Pues bien, resulta evidente que se genera indefensión cuando el Tribunal sentenciador prescinde de una atenuante que ha sido solicitada por la acusación. La estrategia defensiva del investigado ha de contar anticipadamente con la seguridad que proporciona el hecho de que el propio Fiscal reconozca la existencia, como sucede en el presente caso, de una alteración de la imputabilidad por concurrencia de la atenuante de drogadicción (art. 21.2 CP). El desafío probatorio de la defensa no es el mismo, desde luego, cuando el relato de hechos sobre los que se construye la acusación del Fiscal ya incluye una disminución de la culpabilidad.

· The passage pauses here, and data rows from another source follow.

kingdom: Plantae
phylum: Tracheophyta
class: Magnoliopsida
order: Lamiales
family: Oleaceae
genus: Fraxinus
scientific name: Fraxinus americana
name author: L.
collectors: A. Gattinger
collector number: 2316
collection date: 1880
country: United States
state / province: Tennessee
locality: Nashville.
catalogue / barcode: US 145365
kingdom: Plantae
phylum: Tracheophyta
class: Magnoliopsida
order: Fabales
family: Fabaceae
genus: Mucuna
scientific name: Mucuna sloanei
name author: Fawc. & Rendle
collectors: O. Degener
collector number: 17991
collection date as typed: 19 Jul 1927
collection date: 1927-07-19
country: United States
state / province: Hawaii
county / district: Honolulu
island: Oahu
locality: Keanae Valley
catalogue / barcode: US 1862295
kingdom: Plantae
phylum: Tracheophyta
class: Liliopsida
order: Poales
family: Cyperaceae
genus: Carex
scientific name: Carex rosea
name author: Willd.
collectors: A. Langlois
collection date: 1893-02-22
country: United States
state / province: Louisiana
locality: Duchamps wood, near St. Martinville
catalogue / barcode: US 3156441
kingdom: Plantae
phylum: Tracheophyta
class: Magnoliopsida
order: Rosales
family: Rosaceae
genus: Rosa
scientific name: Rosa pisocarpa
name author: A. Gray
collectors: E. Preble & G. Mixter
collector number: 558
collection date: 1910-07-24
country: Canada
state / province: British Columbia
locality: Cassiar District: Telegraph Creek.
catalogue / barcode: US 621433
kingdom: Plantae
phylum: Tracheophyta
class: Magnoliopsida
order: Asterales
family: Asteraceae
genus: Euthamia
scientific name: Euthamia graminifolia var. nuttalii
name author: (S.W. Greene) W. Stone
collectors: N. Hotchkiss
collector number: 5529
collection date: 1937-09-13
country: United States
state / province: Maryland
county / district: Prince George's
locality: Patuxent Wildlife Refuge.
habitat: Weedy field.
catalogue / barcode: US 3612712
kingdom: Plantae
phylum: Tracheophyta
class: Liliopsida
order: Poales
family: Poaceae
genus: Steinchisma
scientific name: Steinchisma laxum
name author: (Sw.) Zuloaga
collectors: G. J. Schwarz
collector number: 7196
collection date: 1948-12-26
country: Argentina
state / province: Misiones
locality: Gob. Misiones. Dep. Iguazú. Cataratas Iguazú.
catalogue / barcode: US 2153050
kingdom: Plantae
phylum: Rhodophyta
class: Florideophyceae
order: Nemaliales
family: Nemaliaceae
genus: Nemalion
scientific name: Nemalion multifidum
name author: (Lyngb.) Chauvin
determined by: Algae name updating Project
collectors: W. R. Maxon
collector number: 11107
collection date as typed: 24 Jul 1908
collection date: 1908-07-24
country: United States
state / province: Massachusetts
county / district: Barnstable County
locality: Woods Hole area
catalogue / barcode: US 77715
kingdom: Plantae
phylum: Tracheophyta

Y esa relajación de la defensa para la aportación de elementos de descargo sobre tal aspecto, no puede ser inesperadamente resuelta con el rechazo por el Tribunal de la atenuante que el propio Fiscal admite en sus conclusiones definitivas.
Asá lo ha entendido también la jurisprudencia más clásica, representada entre otras muchas, por las SSTS 1321/2001, 42334/1993, 23 de octubre, STS 1175/1999, 18 febrero.”.

Y en mi particular cruzada contra ciertas actuaciones que parecen percibirse en algunos órganos colegiados ¿cómo es que ninguno de los Magistrados de la Audiencia formuló un voto particular? Porque nadie debe dudar que se leen la sentencia antes de firmarla, que tiene que haber sido el punto de la atenuante objeto de deliberación, que tiene trascendencia para la ejecutoria de cara a la suspensión específica por grave adicción a sustancias y que esto es algo que desde el año 2000 el TC ha dejado más que claro.